# French cleat strength



## ortho1121 (Mar 29, 2016)

How much weight will a French cleat support? Planning on attaching a 48" shelf. The cleat will be made from MDF, but accepting suggestions there. Will be attached to studs 16" on center. Any experience with metal Z clips as an option? There will be some corbels at each end to help keep shelf from tipping forward.


----------



## GeorgeC (Jul 30, 2008)

The strength is directly proportional to the size of the boards used to make the clear. And how well you have the part on the wall fastened to the studs.


If the shelf is strongly fastened to its half of the cleat, the cleat will hold far more weight than you could reasonable place on one shelf.

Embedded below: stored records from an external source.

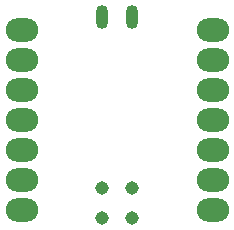
<source format=gbr>
%TF.GenerationSoftware,KiCad,Pcbnew,(5.1.6-0-10_14)*%
%TF.CreationDate,2021-03-26T09:45:15+01:00*%
%TF.ProjectId,KBPY,4b425059-2e6b-4696-9361-645f70636258,rev?*%
%TF.SameCoordinates,Original*%
%TF.FileFunction,Paste,Top*%
%TF.FilePolarity,Positive*%
%FSLAX46Y46*%
G04 Gerber Fmt 4.6, Leading zero omitted, Abs format (unit mm)*
G04 Created by KiCad (PCBNEW (5.1.6-0-10_14)) date 2021-03-26 09:45:15*
%MOMM*%
%LPD*%
G01*
G04 APERTURE LIST*
%ADD10C,1.143000*%
%ADD11O,1.016000X2.032000*%
%ADD12O,2.748280X1.998980*%
G04 APERTURE END LIST*
D10*
%TO.C,U1*%
X123511197Y-119984187D03*
X126051197Y-119984187D03*
X123511197Y-122524187D03*
X126051197Y-122524187D03*
D11*
X123500000Y-105520000D03*
X126050000Y-105520000D03*
D12*
X132916880Y-121837820D03*
X132916880Y-119297820D03*
X132916880Y-116757820D03*
X132916880Y-114217820D03*
X132916880Y-111677820D03*
X132916880Y-109137820D03*
X132916880Y-106597820D03*
X116752320Y-106597820D03*
X116752320Y-109137820D03*
X116752320Y-111677820D03*
X116752320Y-114217820D03*
X116752320Y-116757820D03*
X116752320Y-119297820D03*
X116752320Y-121837820D03*
%TD*%
M02*

</source>
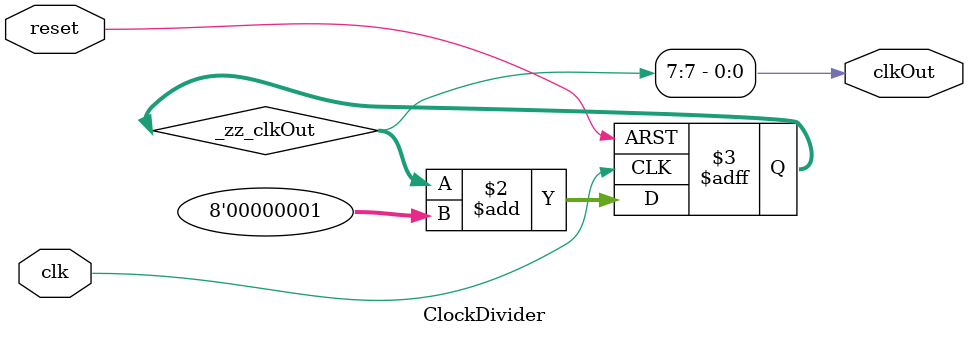
<source format=v>

`timescale 1ns/1ps 
module ClockDivider (
  output              clkOut,
  input               clk,
  input               reset
);

  reg        [7:0]    _zz_clkOut;

  assign clkOut = _zz_clkOut[7];
  always @(posedge clk or posedge reset) begin
    if(reset) begin
      _zz_clkOut <= 8'h00;
    end else begin
      _zz_clkOut <= (_zz_clkOut + 8'h01);
    end
  end


endmodule

</source>
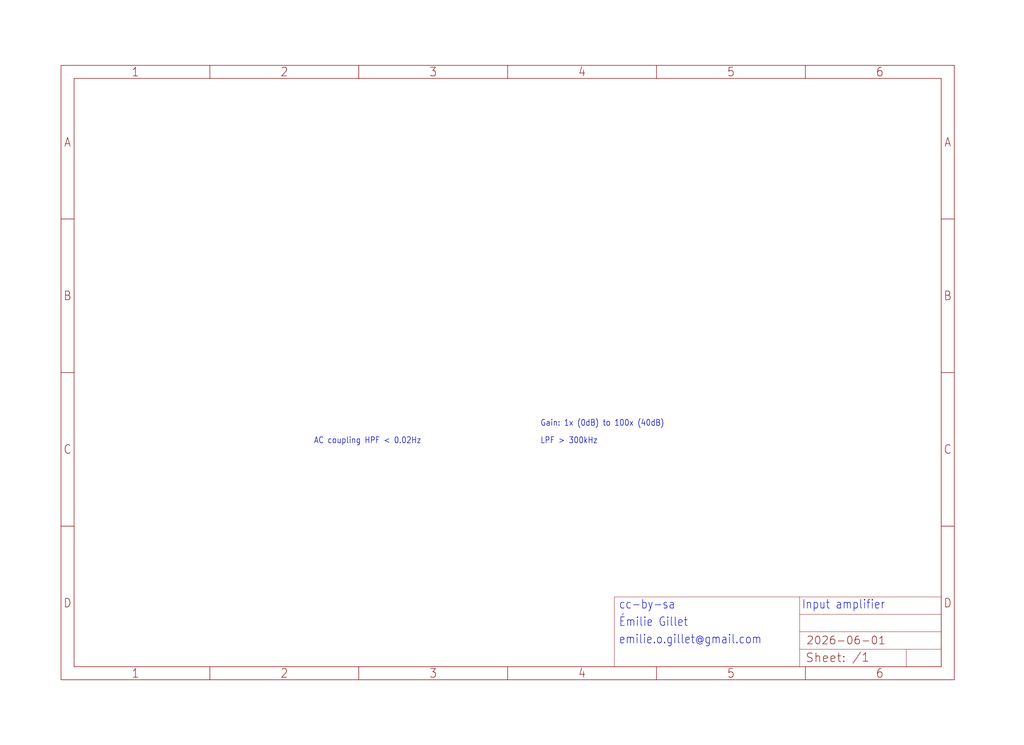
<source format=kicad_sch>
(kicad_sch (version 20230121) (generator eeschema)

  (uuid 2551fa26-b647-4198-81c4-d11fc7e89191)

  (paper "User" 298.45 217.17)

  


  (text "AC coupling HPF < 0.02Hz" (at 91.44 129.54 0)
    (effects (font (size 1.778 1.5113)) (justify left bottom))
    (uuid 092ec8c5-78ec-41cd-85af-7b25da50b714)
  )
  (text "Émilie Gillet" (at 180.34 182.88 0)
    (effects (font (size 2.54 2.159)) (justify left bottom))
    (uuid 2e62ed08-ee3f-4f5e-8691-317b3fa6db0b)
  )
  (text "Input amplifier" (at 233.68 177.8 0)
    (effects (font (size 2.54 2.159)) (justify left bottom))
    (uuid 5035854d-449d-493b-af90-e44f7654c4a9)
  )
  (text "LPF > 300kHz" (at 157.48 129.54 0)
    (effects (font (size 1.778 1.5113)) (justify left bottom))
    (uuid adfd30b8-ea93-4d27-b859-1fa7775ed11b)
  )
  (text "emilie.o.gillet@gmail.com" (at 180.34 187.96 0)
    (effects (font (size 2.54 2.159)) (justify left bottom))
    (uuid da70c2a1-bf51-49fc-b1d7-e477852efe93)
  )
  (text "Gain: 1x (0dB) to 100x (40dB)" (at 157.48 124.46 0)
    (effects (font (size 1.778 1.5113)) (justify left bottom))
    (uuid db0bd979-a680-4817-8c17-04008c177301)
  )
  (text "cc-by-sa" (at 180.34 177.8 0)
    (effects (font (size 2.54 2.159)) (justify left bottom))
    (uuid ddfc1e6e-dcbf-460c-93f7-dbef8a4f4850)
  )

  (symbol (lib_id "mikrophonie_v2_panel-eagle-import:A4L-LOC") (at 17.78 198.12 0) (unit 1)
    (in_bom yes) (on_board yes) (dnp no)
    (uuid 48b066ee-ad2b-4c2e-b7ed-cd8c1fbf11d8)
    (property "Reference" "#FRAME5" (at 17.78 198.12 0)
      (effects (font (size 1.27 1.27)) hide)
    )
    (property "Value" "A4L-LOC" (at 17.78 198.12 0)
      (effects (font (size 1.27 1.27)) hide)
    )
    (property "Footprint" "" (at 17.78 198.12 0)
      (effects (font (size 1.27 1.27)) hide)
    )
    (property "Datasheet" "" (at 17.78 198.12 0)
      (effects (font (size 1.27 1.27)) hide)
    )
    (instances
      (project "mikrophonie_v2_panel"
        (path "/1bdfaa83-1eb2-4f3b-b56b-e72a8ee23c29/b8a5be1e-cf64-4ad7-8788-369257ad6ca9"
          (reference "#FRAME5") (unit 1)
        )
      )
    )
  )
)

</source>
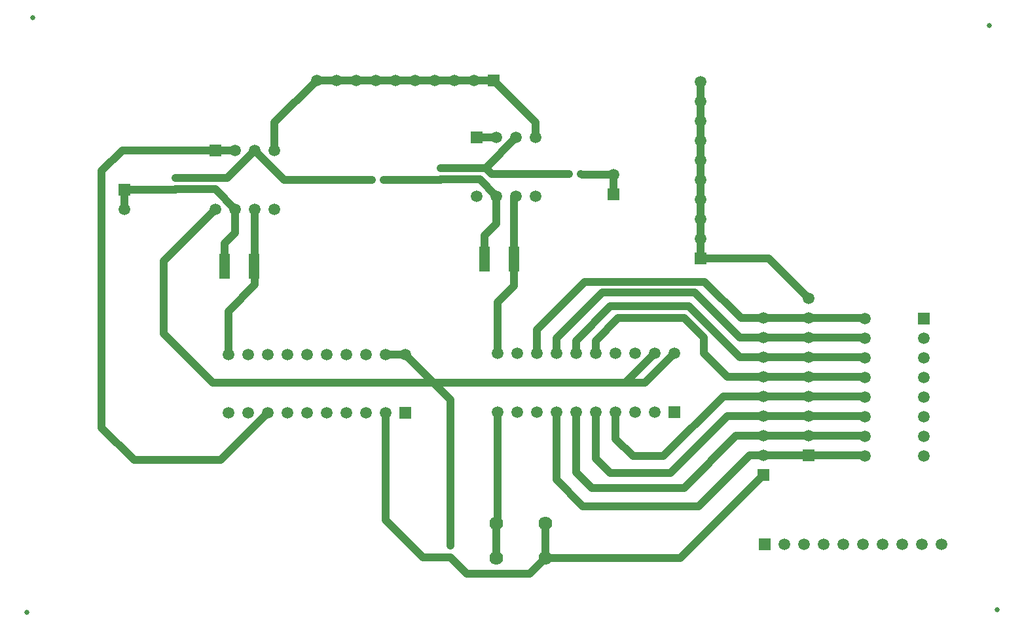
<source format=gtl>
%FSTAX23Y23*%
%MOIN*%
%SFA1B1*%

%IPPOS*%
%ADD10R,0.027559X0.035433*%
%ADD11R,0.055118X0.129921*%
%ADD12R,0.035433X0.027559*%
%ADD13C,0.040157*%
%ADD14C,0.059055*%
%ADD15R,0.059055X0.059055*%
%ADD16R,0.059055X0.059055*%
%ADD17C,0.059842*%
%ADD18R,0.059842X0.059842*%
%ADD19C,0.070079*%
%ADD20C,0.025197*%
%LNpcb2-1*%
%LPD*%
G54D10*
X0434Y03644D03*
X04399D03*
X03335Y03614D03*
X03394D03*
G54D11*
X0391Y03209D03*
X04059D03*
X02734Y03174D03*
X02585D03*
G54D12*
X03685Y03615D03*
Y03674D03*
X02335Y03565D03*
Y03624D03*
X03735Y0169D03*
Y01749D03*
G54D13*
X0584Y02209D02*
X05559D01*
X05844Y02205D02*
X0584Y02209D01*
Y02309D02*
X05559D01*
X05844Y02305D02*
X0584Y02309D01*
Y02409D02*
X05559D01*
X05844Y02405D02*
X0584Y02409D01*
Y02509D02*
X05559D01*
X05844Y02505D02*
X0584Y02509D01*
Y02609D02*
X05559D01*
X05844Y02605D02*
X0584Y02609D01*
Y02709D02*
X05559D01*
X05844Y02705D02*
X0584Y02709D01*
Y02809D02*
X05559D01*
X05844Y02805D02*
X0584Y02809D01*
Y02909D02*
X05559D01*
X05844Y02905D02*
X0584Y02909D01*
X05009Y03214D02*
Y03314D01*
Y03414*
Y03514*
Y03614*
Y03714*
Y03814*
Y03914*
Y04014*
Y04114*
X03955Y0412D02*
X03855D01*
X03755*
X03655*
X03555*
X03455*
X03355*
X03255*
X03155*
X03055*
X04274Y02085D02*
Y02429D01*
X04409Y0195D02*
X04274Y02085D01*
X05Y0195D02*
X04409D01*
X05259Y02209D02*
X05Y0195D01*
X04374Y02124D02*
Y02429D01*
X04455Y02044D02*
X04374Y02124D01*
X04925Y02044D02*
X04455D01*
X0519Y02309D02*
X04925Y02044D01*
X04475Y02194D02*
Y02429D01*
X0455Y0212D02*
X04475Y02194D01*
X04855Y0212D02*
X0455D01*
X05144Y02409D02*
X04855Y0212D01*
X04575Y02294D02*
Y02429D01*
X04664Y02205D02*
X04575Y02294D01*
X0482Y02205D02*
X04664D01*
X05125Y02509D02*
X0482Y02205D01*
X05144Y02609D02*
X05025Y02729D01*
Y02809*
X04925Y02909*
X0459*
X04475Y02794*
Y02729D02*
Y02794D01*
X05209Y02709D02*
X0495Y0297D01*
X0455*
X04374Y02794*
Y02729D02*
Y02794D01*
X04274Y02729D02*
Y02805D01*
X04509Y0304D02*
X04274Y02805D01*
X04979Y0304D02*
X04509D01*
X05209Y02809D02*
X04979Y0304D01*
X05214Y02909D02*
X05029Y03094D01*
X0442*
X04174Y0285*
Y02729D02*
Y0285D01*
X04059Y03209D02*
Y03519D01*
X0407Y03529D02*
X04059Y03519D01*
Y03074D02*
Y03209D01*
Y03074D02*
X03974Y0299D01*
Y02729D02*
Y0299D01*
X0391Y03209D02*
Y0333D01*
X0397Y0339D02*
X0391Y0333D01*
X0397Y0339D02*
Y03529D01*
X02605Y02724D02*
Y02944D01*
X0274Y03079D02*
X02605Y02944D01*
X0274Y03079D02*
Y03464D01*
X0264Y03344D02*
Y03464D01*
Y03344D02*
X02585Y0329D01*
Y03174D02*
Y0329D01*
X03884Y03615D02*
X03685D01*
X0397Y03529D02*
X03884Y03615D01*
X03914Y03674D02*
X03685D01*
X0407Y03829D02*
X03914Y03674D01*
X0434Y03644D02*
X03944D01*
X03914Y03674*
X04564Y0364D02*
X04404D01*
X04399Y03644*
X04564Y0354D02*
Y0364D01*
X0417Y03905D02*
X03955Y0412D01*
X0417Y03829D02*
Y03905D01*
X03055Y0412D02*
X0284Y03905D01*
Y03764D02*
Y03905D01*
X03684Y03614D02*
X03394D01*
X03685Y03615D02*
X03684Y03614D01*
X03335D02*
X0289D01*
X0274Y03764*
X02599Y03624D02*
X02335D01*
X0274Y03764D02*
X02599Y03624D01*
X02539Y03565D02*
X02335D01*
X0264Y03464D02*
X02539Y03565D01*
X02334Y03564D02*
X02075D01*
X02335Y03565D02*
X02334Y03564D01*
X02075Y03464D02*
Y03564D01*
X0397Y03829D02*
X0387D01*
X0365Y02579D02*
X03505Y02724D01*
X04874Y02729D02*
X04724Y02579D01*
X04775Y02729D02*
X04624Y02579D01*
X04724D02*
X04624D01*
X0365*
X03505Y02724D02*
X03405D01*
X05355Y03214D02*
X05009D01*
X05559Y03009D02*
X05355Y03214D01*
X0264Y03764D02*
X0254D01*
X02064*
X01959Y03659*
Y0235D02*
Y03659D01*
X02124Y02185D02*
X01959Y0235D01*
X02564Y02185D02*
X02124D01*
X02805Y02425D02*
X02564Y02185D01*
X05329Y02309D02*
X0519D01*
X05329Y02409D02*
X05144D01*
X05329Y02509D02*
X05125D01*
X05329Y02709D02*
X05209D01*
X05329Y02809D02*
X05209D01*
X05329Y02909D02*
X05214D01*
X05559Y02309D02*
X05329D01*
X05559Y02709D02*
X05329D01*
X05559Y02909D02*
X05329D01*
X05559Y02509D02*
X05329D01*
X05559Y02209D02*
X05329D01*
X05259*
X05559Y02609D02*
X05329D01*
X05144*
X05559Y02809D02*
X05329D01*
X05559Y02409D02*
X05329D01*
Y02109D02*
X04905Y01685D01*
X0422*
Y01864*
X03974Y0187D02*
Y02429D01*
Y0187D02*
X0397Y01864D01*
Y01685D02*
Y01864D01*
X0365Y02579D02*
X02525D01*
X02274Y02829*
Y032*
X0254Y03464D02*
X02274Y032D01*
X03735Y0169D02*
Y0169D01*
X0382Y01605D02*
X03735Y0169D01*
X0414Y01605D02*
X0382D01*
X0422Y01685D02*
X0414Y01605D01*
X03735Y01749D02*
Y02494D01*
X0365Y02579*
X03735Y0169D02*
X03594D01*
X03405Y01879*
Y02425*
G54D14*
X05329Y02209D03*
Y02909D03*
Y02809D03*
Y02709D03*
Y02609D03*
Y02509D03*
Y02409D03*
Y02309D03*
X06144Y02805D03*
Y02705D03*
Y02605D03*
Y02505D03*
Y02405D03*
Y02305D03*
Y02205D03*
X05844Y02905D03*
Y02805D03*
Y02705D03*
Y02605D03*
Y02505D03*
Y02405D03*
Y02305D03*
Y02205D03*
X05435Y01755D03*
X05635D03*
X05735D03*
X05835D03*
X05935D03*
X06035D03*
X06135D03*
X06235D03*
X05535D03*
X05009Y03314D03*
Y03514D03*
Y03614D03*
Y03714D03*
Y03814D03*
Y03914D03*
Y04014D03*
Y04114D03*
Y03414D03*
X03855Y0412D03*
X03655D03*
X03555D03*
X03455D03*
X03355D03*
X03255D03*
X03155D03*
X03055D03*
X03755D03*
X05559Y02309D03*
Y03009D03*
Y02909D03*
Y02809D03*
Y02709D03*
Y02609D03*
Y02509D03*
Y02409D03*
X04564Y0364D03*
X02075Y03464D03*
G54D15*
X05329Y02109D03*
X05009Y03214D03*
X05559Y02209D03*
X04564Y0354D03*
X02075Y03564D03*
G54D16*
X06144Y02905D03*
X05335Y01755D03*
X03955Y0412D03*
G54D17*
X04874Y02729D03*
X04775D03*
X04675D03*
X04575D03*
X04475D03*
X04374D03*
X04274D03*
X04174D03*
X04074D03*
X03974D03*
Y02429D03*
X04074D03*
X04174D03*
X04274D03*
X04374D03*
X04475D03*
X04575D03*
X04675D03*
X04775D03*
X03505Y02724D03*
X03405D03*
X03305D03*
X03205D03*
X03105D03*
X03005D03*
X02905D03*
X02805D03*
X02705D03*
X02605D03*
Y02425D03*
X02705D03*
X02805D03*
X02905D03*
X03005D03*
X03105D03*
X03205D03*
X03305D03*
X03405D03*
X0254Y03464D03*
X0264D03*
X0274D03*
X0284D03*
Y03764D03*
X0274D03*
X0264D03*
X0387Y03529D03*
X0397D03*
X0407D03*
X0417D03*
Y03829D03*
X0407D03*
X0397D03*
G54D18*
X04874Y02429D03*
X03505Y02425D03*
X0254Y03764D03*
X0387Y03829D03*
G54D19*
X0397Y01685D03*
Y01864D03*
X0422Y01685D03*
Y01864D03*
G54D20*
X06479Y044D03*
X01609Y0444D03*
X01579Y01409D03*
X0652Y01424D03*
M02*
</source>
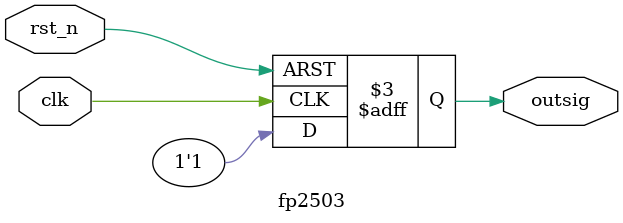
<source format=v>
`timescale 1ns / 1ps

module fp2503(
    input                               clk                        ,
    input                               rst_n                      ,
    output   reg                        outsig
);

always @(posedge clk or negedge rst_n) begin
    if(rst_n == 1'b0)
        outsig  <= 1'b0;
    else 
        outsig  <= 1'b1;
end
                                                                   
endmodule
</source>
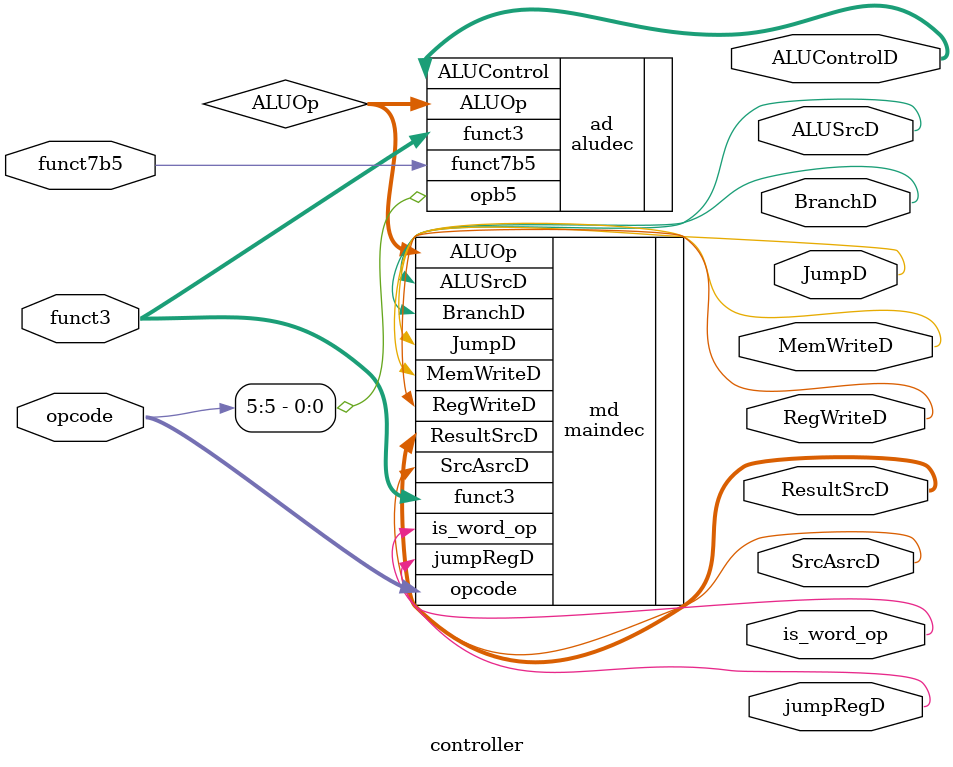
<source format=sv>
`timescale 1ns/1ps

module controller (
    
    input logic  [6:0] opcode,
    input logic  [2:0] funct3,
    input logic        funct7b5,

    output logic       RegWriteD,
    output logic [1:0] ResultSrcD,
    output logic       MemWriteD,
    output logic       JumpD,
    output logic       BranchD,
    output logic [3:0] ALUControlD,
    output logic       ALUSrcD,
    output logic       SrcAsrcD,
    output logic       jumpRegD,
    output logic       is_word_op
                   
    );

    logic [1:0] ALUOp;

    (* dont_touch = "true" *) maindec md(

        .opcode     (opcode),
        .funct3     (funct3),
        
        .ResultSrcD (ResultSrcD),
        .MemWriteD  (MemWriteD),
        .BranchD    (BranchD),
        .ALUSrcD    (ALUSrcD),
        .RegWriteD  (RegWriteD),
        .JumpD      (JumpD),
        .ALUOp      (ALUOp),
        .SrcAsrcD   (SrcAsrcD),
        .jumpRegD   (jumpRegD),
        .is_word_op (is_word_op)

    );

    (* dont_touch = "true" *) aludec ad(

        .opb5       (opcode[5]),
        .funct3     (funct3),
        .funct7b5   (funct7b5),
        .ALUOp      (ALUOp),
        .ALUControl (ALUControlD)

    );
    
endmodule
</source>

You will be fastening to 4 studs. You could probably make a setup that would hold 1,000 pounds.


George


----------



## difalkner (Nov 27, 2011)

I put a French cleat around the 3 available walls of our shop and I used 1x6's with 3" long screws into each stud. My guess is it will hold a LOT of weight.

David


----------



## Tool Agnostic (Aug 13, 2017)

I have been looking at French cleats as well. 

I would not use or recommend MDF for French cleats. I can think of several ways for them to fail, including giving them time under load. 

I plan to use hardwood boards for my French cleats, because they are stronger than plywood (even Baltic Birch). I just bought a few maple boards, but have not put them up.


----------



## difalkner (Nov 27, 2011)

You can see part of our French cleat in this photo. It's actually dead straight and level but the panorama photo makes it look a bit odd - 

Ferrari Red and Black French cleat - 








David


----------



## ortho1121 (Mar 29, 2016)

*follow-up*

Thanks for all the help. Any comments or experience with the various metal clips (Z clips) used for this purpose? They seem quite simple to use.


----------



## gj13us (Apr 19, 2016)

ortho1121 said:


> How much weight will a French cleat support?



How much weight do you need it to support?


----------



## ortho1121 (Mar 29, 2016)

Between 75-100 lbs.


----------



## FrankC (Aug 24, 2012)

A French cleat does not add any additional strength, it will hold as much weight as the fasteners in each half will support. It is basically a convenient way to hang something such as a cabinet or framed mirror on a wall.


----------